SOURCE PASSAGE:
###

2023-03-30 Infrastructure Working Group Agenda and Meeting Notes
March 30, 2023
When:
Tuesday, October 4, 2022
9am to 10am PDT/12:00PM-1PM EST
ZOOM Please Register in advance for this meeting:
https://zoom.us/meeting/register/tJwpcO2spjkpE9a1HXBeyBxz7TM_Dvo8Ne8j
Attendees:
- Sean Bohan (openIDL)
- Nathan Southern (openIDL)
- Peter Antley (AAIS)
- Ken Sayers (AAIS)
- Surya Lanka (Chainyard)
- Yanko Zhelyazkov (Senofi)
- Allen Thompson (Hanover)
- Adnan Choudhury (Chainyard)
- Aashish Shrestha (Chainyard)
- Jeff Braswell (openIDL)
- Faheem Zakaria (Hanover)
Agenda Items:
Antitrust
ND POC: Learnings, What Worked, What Didn't, What Was Changed
- Next topics
- AOB
Minutes:
- openIDL ND POC Changes
- 3 - Infrastructure, Fabric, Application POV
- Infrastructure
- added code to deploy the lambda function for report processing and upload UI
- S3 bucket for cloud distro and AWS cert manager
- upgraded Kub to 1.23 (1.22 was getting deprecated)
- test environ updated
- added cert manager for ssl certs for all endpoints
- updated self-managed node groups to EKS managed node groups
- self managed was using launch configs, getting deprecated in Dec - had to update them to EKS manager node group (template not configs)
- Added jenkins pipeline to deploy upload UI app config
- Upload UI was part of ND POC
- KS
- some things specific to ND, may take it out of base code and look at it as reference
- Surya
- Fabric
- in HLF deployment, upgraded the images from 2.2.3 to 2.2.9
- have the bug fixes as part of 2.2.9
- fixed the chaincode to run after start
- whenever there is a peer restart, need to upgrade chaincode to make it work
- there is a restart of the peer, comes back up, should / will be able to create chaincode w/o issues
- fixed
- not related to ND POC, but in general
- Application
- ND POC - need to deploy incidence manager to analytics node
- with changes done, deployed data manager to Analytics node
- new params in application component configs
- automated gen of app component files through ansible templates
- ansible app config files and load into one based on node type
- integrated through jenkins pipeline
- during node setup or new changes, can just trigger pipeline to update add app config files to the cluster
- Why upgrade was performed? Specific bugs? Or just in case and what problems occured
- Surya
- w/ respect to bugs, necessary to keep code up to date, using 2.2.3 v of Fabric after which there is .4-.10
- keep code up to date w/ respect to 2.2 vers
- JB
- was latest vers of fabric related to smaller max PDC size?

###

WRITTEN REQUEST 1:
Translate this sentence from the infrastructure meeting notes into Spanish: "Upload UI was part of ND POC"
WRITTEN REQUEST 2:
Rename "Attendees" to "Participants" in the infrastructure meeting notes, then write out everything from "2023-03-30 Infrastructure Working" down to "Peter Antley (AAIS)" with that change.
WRITTEN REQUEST 3:
Carry on the infrastructure working group meeting notes, starting right after the last line shown.

DATASET EXCERPT:

###

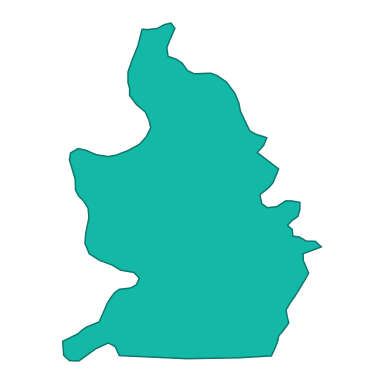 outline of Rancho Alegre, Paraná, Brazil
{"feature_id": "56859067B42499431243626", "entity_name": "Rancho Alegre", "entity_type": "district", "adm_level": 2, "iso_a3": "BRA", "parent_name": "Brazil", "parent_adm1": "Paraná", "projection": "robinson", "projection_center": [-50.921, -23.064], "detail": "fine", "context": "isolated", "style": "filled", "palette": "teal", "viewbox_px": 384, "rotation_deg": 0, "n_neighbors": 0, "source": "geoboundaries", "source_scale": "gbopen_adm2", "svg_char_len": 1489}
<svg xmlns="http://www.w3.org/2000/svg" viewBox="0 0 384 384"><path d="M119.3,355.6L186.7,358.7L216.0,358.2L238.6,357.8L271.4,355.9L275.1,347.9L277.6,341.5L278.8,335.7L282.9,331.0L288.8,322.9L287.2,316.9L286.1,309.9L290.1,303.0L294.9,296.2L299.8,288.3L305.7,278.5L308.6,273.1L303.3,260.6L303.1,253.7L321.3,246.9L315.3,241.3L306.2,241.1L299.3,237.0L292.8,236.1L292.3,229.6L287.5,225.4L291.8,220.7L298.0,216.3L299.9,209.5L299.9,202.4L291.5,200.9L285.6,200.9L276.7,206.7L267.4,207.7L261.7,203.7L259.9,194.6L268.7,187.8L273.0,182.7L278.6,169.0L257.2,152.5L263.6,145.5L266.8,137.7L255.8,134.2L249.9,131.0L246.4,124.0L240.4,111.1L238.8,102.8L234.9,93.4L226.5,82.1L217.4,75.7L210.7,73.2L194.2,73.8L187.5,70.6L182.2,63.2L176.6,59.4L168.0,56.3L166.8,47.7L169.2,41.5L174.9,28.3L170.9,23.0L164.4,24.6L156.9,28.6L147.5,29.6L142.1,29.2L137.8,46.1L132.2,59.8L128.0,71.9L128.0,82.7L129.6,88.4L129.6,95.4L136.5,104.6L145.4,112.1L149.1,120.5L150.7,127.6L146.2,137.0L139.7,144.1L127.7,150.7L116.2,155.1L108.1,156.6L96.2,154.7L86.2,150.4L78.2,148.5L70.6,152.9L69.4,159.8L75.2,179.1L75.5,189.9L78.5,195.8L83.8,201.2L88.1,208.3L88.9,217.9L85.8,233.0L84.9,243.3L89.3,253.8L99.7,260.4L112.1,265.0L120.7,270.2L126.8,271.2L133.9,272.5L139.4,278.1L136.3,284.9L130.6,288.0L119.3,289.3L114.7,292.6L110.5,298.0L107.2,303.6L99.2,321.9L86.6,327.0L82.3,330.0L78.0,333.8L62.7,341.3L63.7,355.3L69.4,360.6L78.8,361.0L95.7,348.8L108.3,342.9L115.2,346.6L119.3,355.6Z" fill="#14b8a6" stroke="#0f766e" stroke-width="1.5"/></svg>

###

EXPECTED OUTPUT 1:
La interfaz de carga (Upload UI) formaba parte de la prueba de concepto (POC) de ND.

EXPECTED OUTPUT 2:
2023-03-30 Infrastructure Working Group Agenda and Meeting Notes
March 30, 2023
When:
Tuesday, October 4, 2022
9am to 10am PDT/12:00PM-1PM EST
ZOOM Please Register in advance for this meeting:
https://zoom.us/meeting/register/tJwpcO2spjkpE9a1HXBeyBxz7TM_Dvo8Ne8j
Participants:
- Sean Bohan (openIDL)
- Nathan Southern (openIDL)
- Peter Antley (AAIS)

EXPECTED OUTPUT 3:
- Surya - already there due to couch.db
- 2.5 has support,
- Adnan
- re: DC size, Fab has default value, going to static, not configurable
- do not want to go over max
- larger dataset in PDC reduces performance due to larger transactions
- Aashish
- couchdb 4, planning to make set limit (8mb)
- future versions would encounter problems
- KenS - concern about latest ver?
- Yanko - target specific fixes, cautious
- new vers may intro some other issues
- wondering what specific bugs
- KS - we dont want to get 2/3 vers behind, takes imporrible lift, stay within certain # of fabric
- YZ - minor fixes and features
- major vers require regression testing, etc
- AS - did not update minor vers, just latest patch vers
- KS 2.2.3 - 2.2.9
- AS - next would be 2.4, feature wanted was to deleted PDC by triggering functions is in 2.5
- KS - carriers dont want data in PDC
- results of extractions, once in report, should be in PDC
- KS - didn't test for some sizing
- some unneccesaary logging
- of things to do inside abd required beefing up machines
- ND is an outlier - passing 100k rows, diff than stat reporting
- more than running out of memory issues, probs with timeouts and restartting pods, etc.
- Aashish
- haven't touched performance tests
- code optimization around loops too
- Adnan
- most taken care of by resource restructuring
- specifically when running EP in Mongo, resources not enough
- after beefing up resources, some loops and logs needed to be reprogrammed
- longer timeouts, etc.
- 1MM rows of data, give proper time, etc.
- KS
- had to batch stuff in PDC
- AC
- going over config value for PDCs
- chopped up w/ config value and saved results in PDC 1 by 1
- taken for further processing, next set of process
- YZ
- perf problems due to chaincode and how it processed data
- AC
- unique nature of data itself, had to recalibrate a few things
- comparison of data needed to be efficient
- YZ
- report processor - report being created
- what are the problems on the network side - fix or extra effort to make it work
- AC
- saw timeouts
- tranax timeouts
- needed where we were trying to inc the resources
- made sure the node with peer was not overloaded
- SL
- doc memory issue
- processing larger data in PDC, couchDB issues with peers (size issue)
- some app components getting killed due to "out of memory"
- mult cases where we see the processing time is taking longer and getting killed due to OOM
- YZ
- analysis on why running out of memory?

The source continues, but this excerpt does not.